The House GOP proposal would not guarantee “full funding” of the federal program, but instead contains a plan to achieve such funding over seven years.
“Our school districts continue to need additional resources to meet the needs of children with disabilities, yet the Republican bill fails to provide full funding of special education,” Rep. George Miller of California, the committee’s ranking Democrat, said in a statement.
“They are breaking their word on special education funding,” he said, “just as they broke their promise to provide schools the resources they promised when we enacted the historic No Child Left Behind Act.”
A Quiet Debut
In contrast to the much- publicized debut of the last major federal education overhaul, the No Child Left Behind Act, in early 2001, there was no fanfare and no press conference.
Also, the GOP-sponsored bill represents at least a temporary breakdown in the bipartisan effort to overhaul the IDEA. Lawmakers on the House education committee had earlier expressed their goal of introducing a bipartisan bill.
“There are still many areas where we are in agreement,” said Alexa Marrero, a spokeswoman for the House committee. “While it was important to have a bipartisan bill, it was more important to get a bill out there.
“This isn’t the end of the process,” she said. “We will continue to work in a bipartisan way to mark up the bill.”
The legislation does not contain several controversial measures, which will be proposed in separate amendments or separate bills.
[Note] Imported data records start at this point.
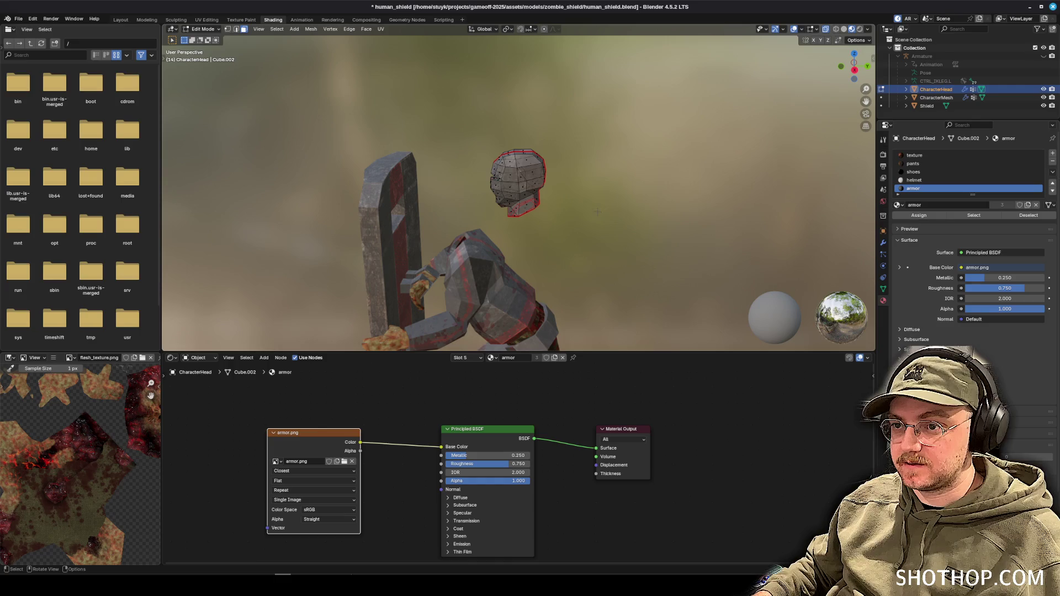
- Return to Object Mode, inspect the shield close-up, and save human_shield.blend
{"action": "left_click", "coordinate": [203, 28]}
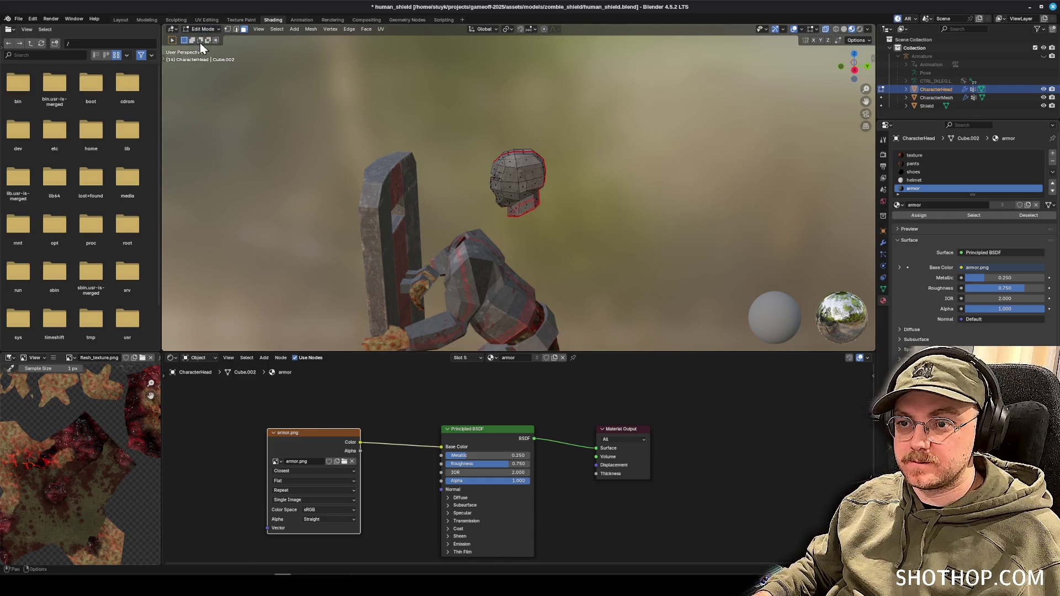
{"action": "left_click", "coordinate": [203, 29]}
{"action": "left_click", "coordinate": [205, 40]}
{"action": "left_click", "coordinate": [569, 170]}
{"action": "mouse_move", "coordinate": [568, 170]}
{"action": "left_mouse_down"}
{"action": "mouse_move", "coordinate": [530, 235]}
{"action": "mouse_move", "coordinate": [591, 231]}
{"action": "left_mouse_up"}
{"action": "scroll", "coordinate": [591, 231], "scroll_direction": "up", "scroll_amount": 6}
The first, proposed the day after the main bill, was a measure by Rep. Jim DeMint, R-S.C., that would allow a portion of federal special education grants to states to be used for state school choice programs, including vouchers for private schools and supplemental services.
Meanwhile, the Senate Health, Education, Labor, and Pensions Committee hopes to have a bipartisan bill ready to introduce in April, said Christine Iverson, a spokeswoman for the committee.
“Our strategy is a little more time-intensive,” Ms. Iverson said. “We are going through each issue and working [in] a bipartisan way, before putting a bill forward, saving other issues for floor debate.
“Also, we are dealing with health, and national security issues,” she noted. “We need to get this smallpox proposal out first.”